医師・野菜ソムリエ上級プロ 宮田 恵 さん

薬にも匹敵する野菜の改善効果

── 楽しくいろいろな野菜を食べると、知らず知らず健康に……。
 医薬品は作用機序がはっきりしているので〇〇に効果があると説明しやすいのですが、野菜の成分はどのように体の中で機能しているのかの説明は難しい点もあります。例を挙げると、岩手県久慈地区の寒締めホウレンソウはルテインが豊富で、目の健康維持に役立つというヘルスクレーム(健康表示)を持つ機能性表示食品です。どのように作用しているか説明はしやすい。一方、野菜を食べ、消化吸収され、代謝され排せつする過程の中で、生命維持に必要なさまざまな働きをしてくれますが、この機序を説明すると一般の方々には理解しにくい内容です。野菜を食べなければならない理由はたくさんあるのです。
 人の細胞は毎日少しずつ入れ替わっています。私たちの体は食べたものでつくられ維持されていくのですから、食べ物で自分の体を整え、変えていけるのも楽しいことだと思いませんか。
 長い目で見れば、野菜には薬に匹敵する症状の改善効果があると実感してきました。即効性はありませんが、徐々に体調が良くなった、生活習慣病の検査数値が改善し減薬できた、などを経験します。しかも副作用もないのです。
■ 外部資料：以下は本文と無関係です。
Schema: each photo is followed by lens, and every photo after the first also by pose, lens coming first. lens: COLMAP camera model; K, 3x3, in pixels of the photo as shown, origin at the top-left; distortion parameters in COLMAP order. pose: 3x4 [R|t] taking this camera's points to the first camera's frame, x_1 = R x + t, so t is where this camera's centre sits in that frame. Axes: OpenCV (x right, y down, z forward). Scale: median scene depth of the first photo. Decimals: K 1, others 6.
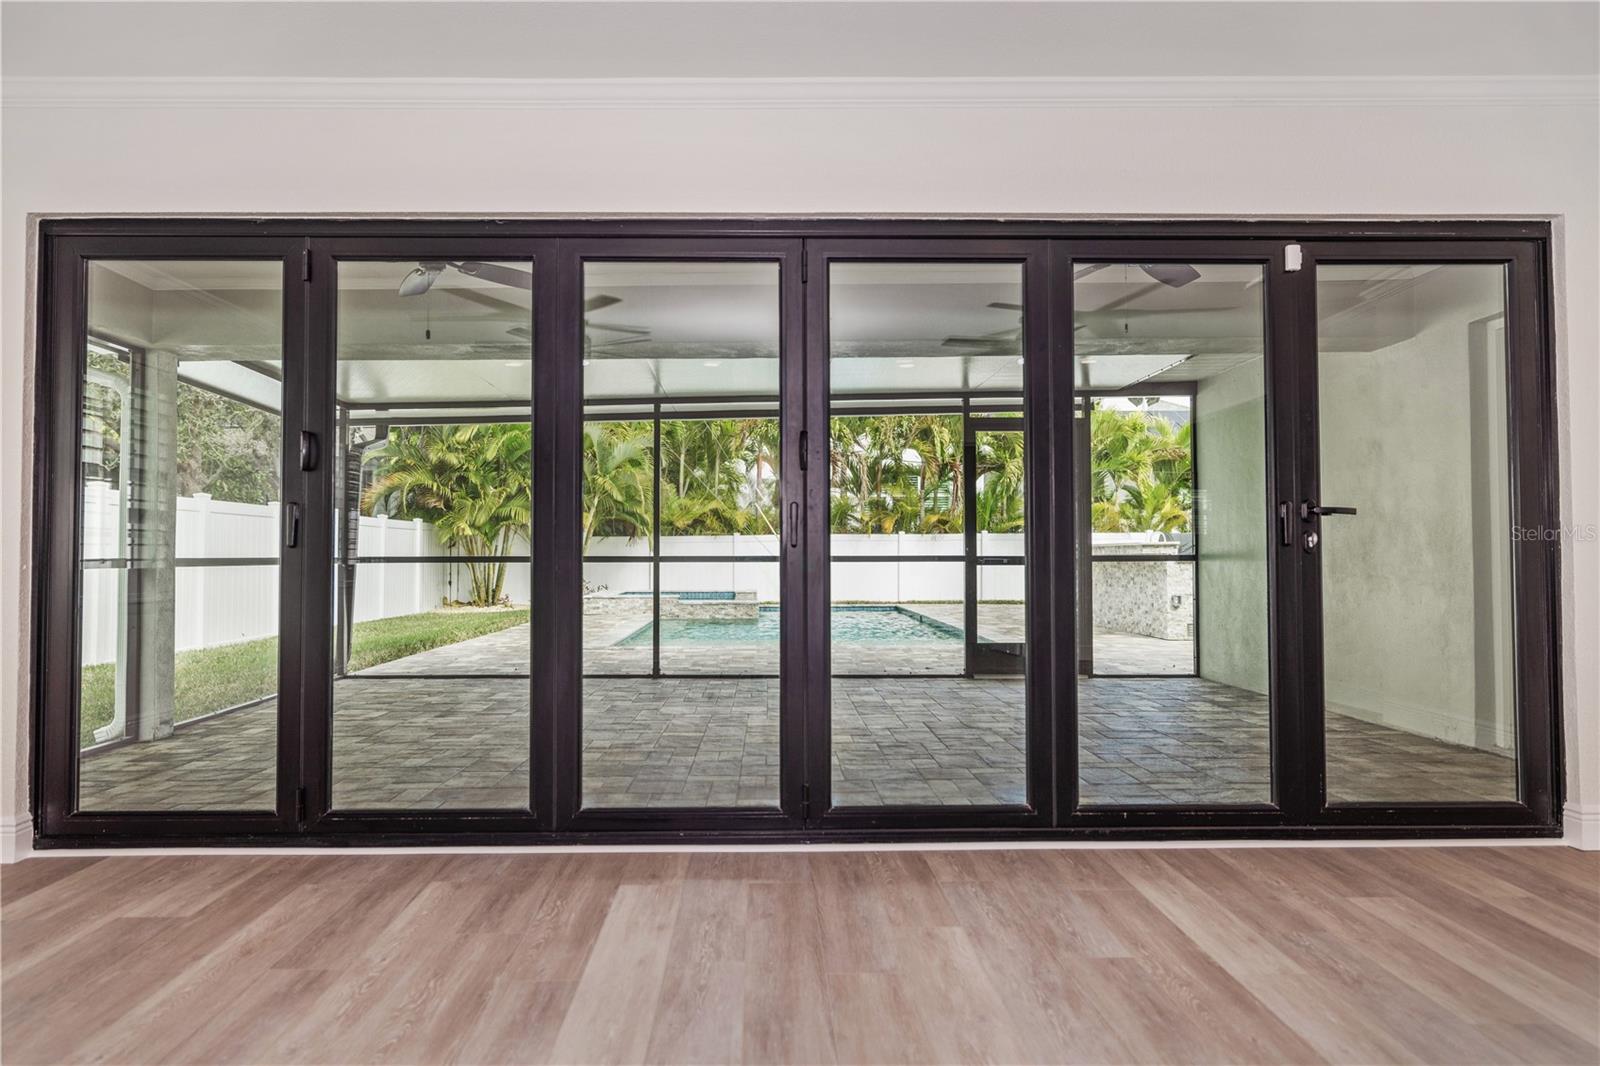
lens RADIAL K [[1027.9, 0, 786.4], [0, 1027.9, 531.0], [0, 0, 1]] dist [0.001966, 0.000531]
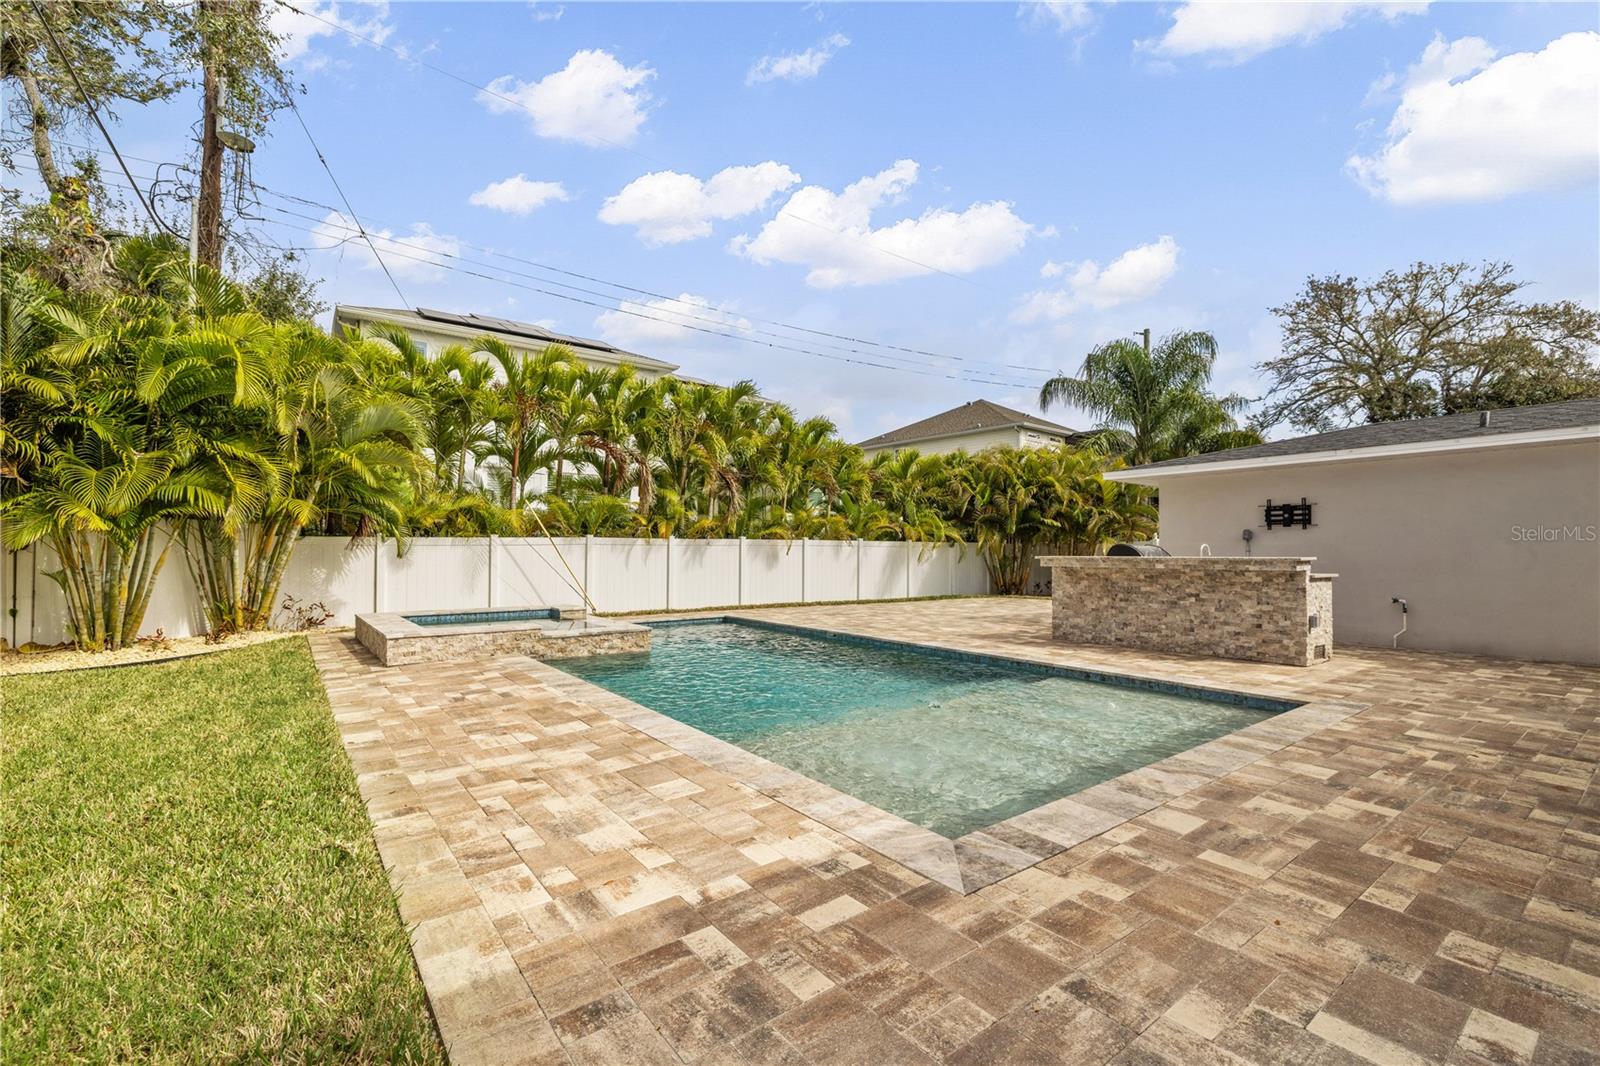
lens RADIAL K [[683.2, 0, 788.0], [0, 683.2, 546.7], [0, 0, 1]] dist [-0.000192, -0.000366]
pose [[0.816042, 0.007376, 0.577945, -0.212757], [-0.017605, 0.999772, 0.012099, 0.001230], [-0.577724, -0.020048, 0.815986, 0.478896]]
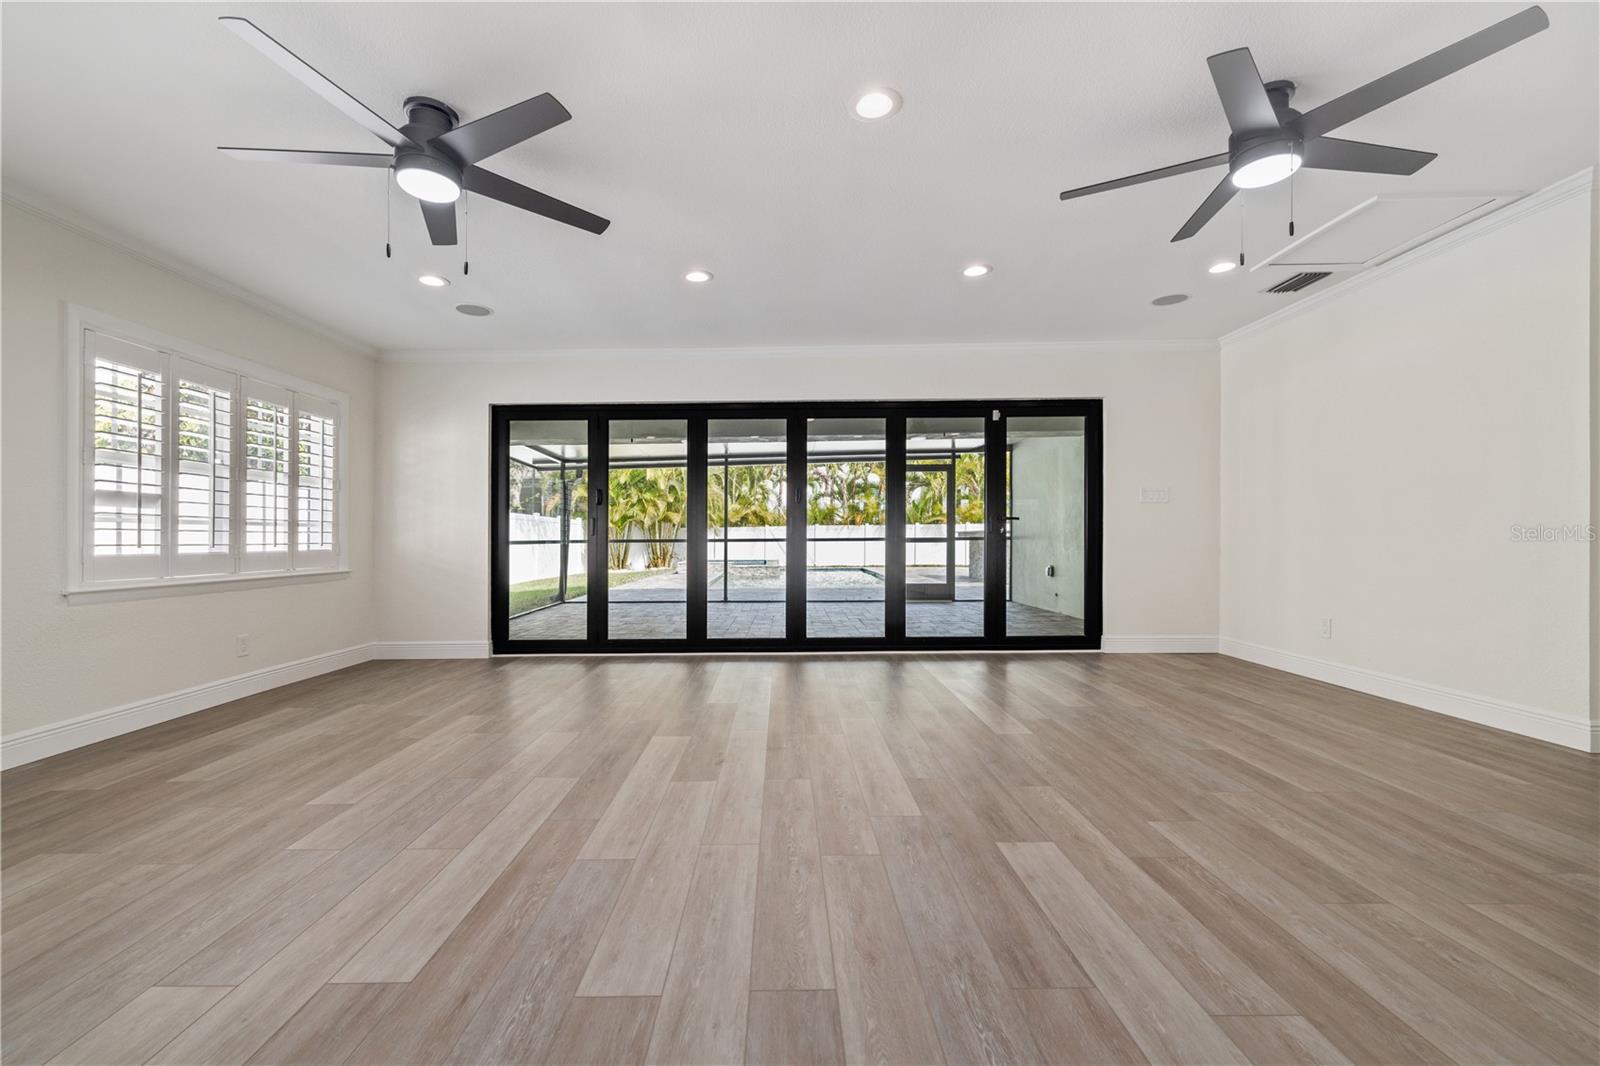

── ご自身が、何か野菜の力を実感されたことがあったのですか。
 大学病院の放射線科医を経て岩手県の小さな診療所で地域医療に携わっていた時、産後に体調を崩しました。どんどん痩せて体力は落ち、肌荒れもひどくて……。その時に唯一おいしく口にできたのが野菜でした。主食のようにして毎日食べているうち、数カ月後には体調も肌も前よりとても良くなっていて、野菜ってすごい力があるんだなと実感したのです。
 地域に根差した診療所ですから皆が顔見知りで、家族状況や生活環境など、お一人お一人の暮らしぶりも感じながら診療に当たっていた頃です。大学病院と違って一人でいろいろな症状の患者さんを担当しますから、若い人にも生活習慣病が増加していることを肌で感じていました。気付いたのは、外食や中食に頼り切りで、家ではほとんど調理をしないこと。
 出来合いの食や加工食品の栄養・機能性成分は低下しており、食事を取っているつもりでも不足が生じてきます。偏った食事が原因で病気になったのなら、その根本を見直さない限り改善していきません。医療と食はもっともっと近い関係にならなければいけない、そのためにも生産者と消費者の距離が近く、安全でおいしい野菜が手に入りやすい社会になれば良いのにと思うようになりました。